Anne Kolker • MS, Registered Dietitian • Nov 06, 2011

I have mentioned in other articles about talking about food with children and sharing food facts to make it interesting for them.
Here is a list of some of the food facts I have shared with my children during meal time.  
It is a great way to start the conversation for eating healthier foods.

Fun Healthy Foods Facts

Meal time is another time to remind kids that foods are very interesting and fun. Here are some food facts you can share with your children.
Take a look at some of the interesting healthy food facts below:
fun food facts for kids
  • 1 cup of strawberries contains only 50 calories while providing 100 mg of vitamin C and 2 grams of fiber.
  • California produces over 80% of the strawberries grown in the United States.
  • Parsnips, a fall vegetable, are related to carrots. Baking them brings out their sweet, nutty flavor. They can be enjoyed raw too; try grating them onto a salad or on top of a soup.
  • Native Americans used berries as a fabric dye. Berries and their leaves and roots were also used for medicinal purposes.
  • A small orange is about 80 calories and contains vitamin C and carotenoids.
  • Carotenoids are plant pigments responsible for the yellow, orange, and red color in fruits and vegetables. Carotenoids serve as antioxidants.

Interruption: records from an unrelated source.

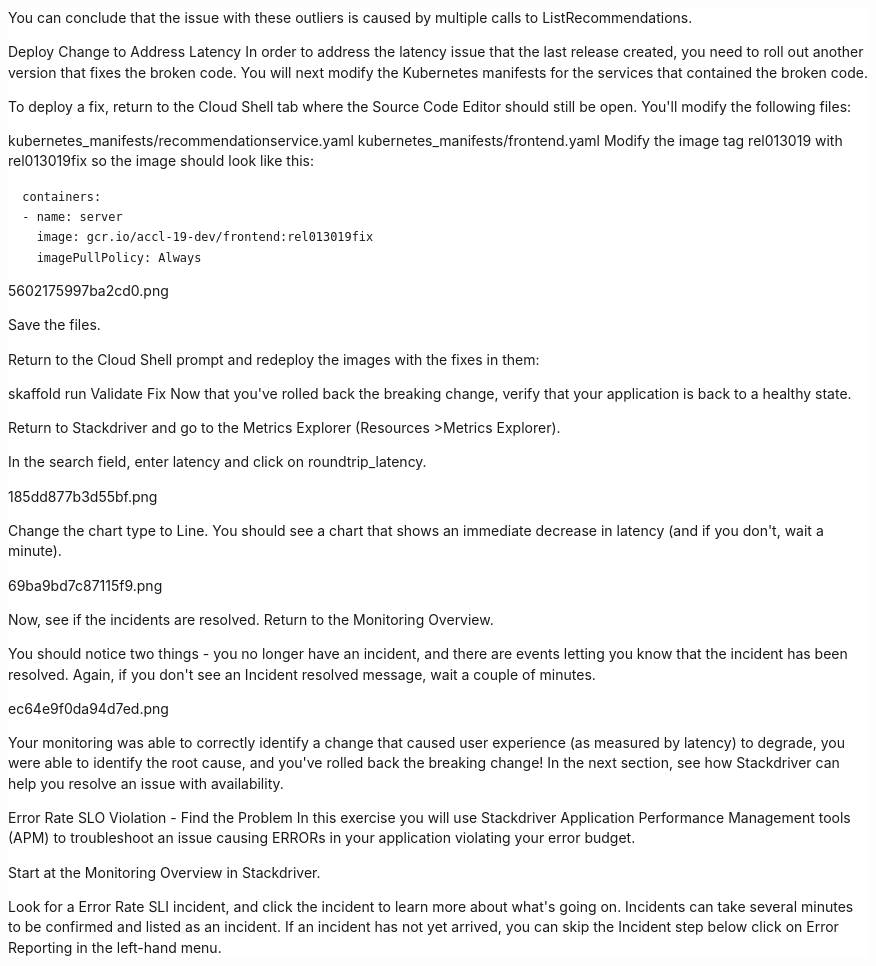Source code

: You can conclude that the issue with these outliers is caused by multiple calls to ListRecommendations.

Deploy Change to Address Latency
In order to address the latency issue that the last release created, you need to roll out another version that fixes the broken code. You will next modify the Kubernetes manifests for the services that contained the broken code.

To deploy a fix, return to the Cloud Shell tab where the Source Code Editor should still be open. You'll modify the following files:

kubernetes_manifests/recommendationservice.yaml
kubernetes_manifests/frontend.yaml
Modify the image tag rel013019 with rel013019fix so the image should look like this:

      containers:
      - name: server
        image: gcr.io/accl-19-dev/frontend:rel013019fix
        imagePullPolicy: Always
5602175997ba2cd0.png

Save the files.

Return to the Cloud Shell prompt and redeploy the images with the fixes in them:

skaffold run
Validate Fix
Now that you've rolled back the breaking change, verify that your application is back to a healthy state.

Return to Stackdriver and go to the Metrics Explorer (Resources >Metrics Explorer).

In the search field, enter latency and click on roundtrip_latency.

185dd877b3d55bf.png

Change the chart type to Line. You should see a chart that shows an immediate decrease in latency (and if you don't, wait a minute).

69ba9bd7c87115f9.png

Now, see if the incidents are resolved. Return to the Monitoring Overview.

You should notice two things - you no longer have an incident, and there are events letting you know that the incident has been resolved. Again, if you don't see an Incident resolved message, wait a couple of minutes.

ec64e9f0da94d7ed.png

Your monitoring was able to correctly identify a change that caused user experience (as measured by latency) to degrade, you were able to identify the root cause, and you've rolled back the breaking change! In the next section, see how Stackdriver can help you resolve an issue with availability.

Error Rate SLO Violation - Find the Problem
In this exercise you will use Stackdriver Application Performance Management tools (APM) to troubleshoot an issue causing ERRORs in your application violating your error budget.

Start at the Monitoring Overview in Stackdriver.

Look for a Error Rate SLI incident, and click the incident to learn more about what's going on. Incidents can take several minutes to be confirmed and listed as an incident. If an incident has not yet arrived, you can skip the Incident step below click on Error Reporting in the left-hand menu.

  • When people think of vitamin C, they think of colds. Vitamin C does play a role in the immune system but it has many other roles including helping to form collagen and maintaining healthy teeth, gums, and blood vessels.
  • Chinese royalty enjoyed melon seeds as early as 200 BC. The seeds were believed to be essential for good intestinal health.

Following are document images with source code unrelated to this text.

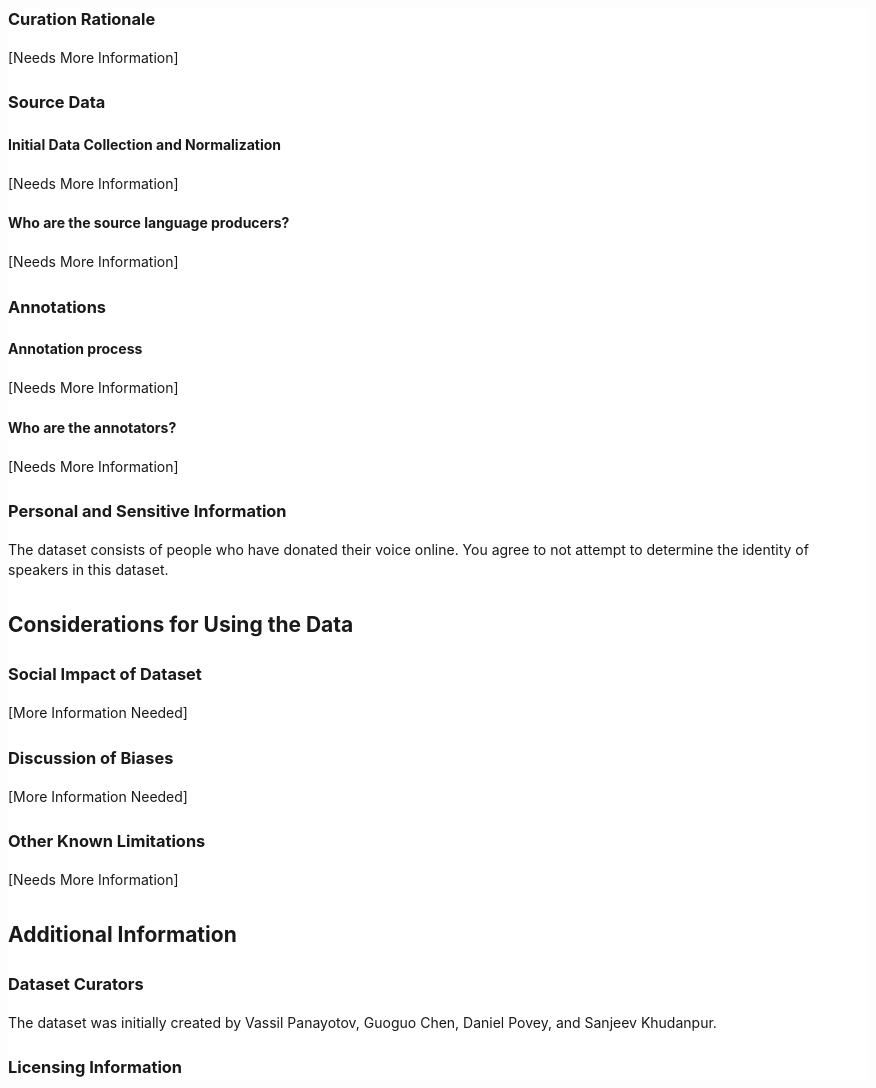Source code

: ### Curation Rationale

[Needs More Information]

### Source Data

#### Initial Data Collection and Normalization

[Needs More Information]

#### Who are the source language producers?

[Needs More Information]

### Annotations

#### Annotation process

[Needs More Information]

#### Who are the annotators?

[Needs More Information]

### Personal and Sensitive Information

The dataset consists of people who have donated their voice online. You agree to not attempt to determine the identity of speakers in this dataset.

## Considerations for Using the Data

### Social Impact of Dataset

[More Information Needed]

### Discussion of Biases

[More Information Needed]

### Other Known Limitations

[Needs More Information]

## Additional Information

### Dataset Curators

The dataset was initially created by Vassil Panayotov, Guoguo Chen, Daniel Povey, and Sanjeev Khudanpur.

### Licensing Information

  • Marco Polo brought melon seeds to Europe after enjoying strips of sweet dried melon in Afghanistan. Dried and roasted seeds are still consumed as snacks in South America and the Middle East.
  • Melons are in the same gourd family as squashes and cucumbers.
  • There are two groups of melons available: watermelons and muskmelons. The most familiar muskmelons include cantaloupe and honeydew.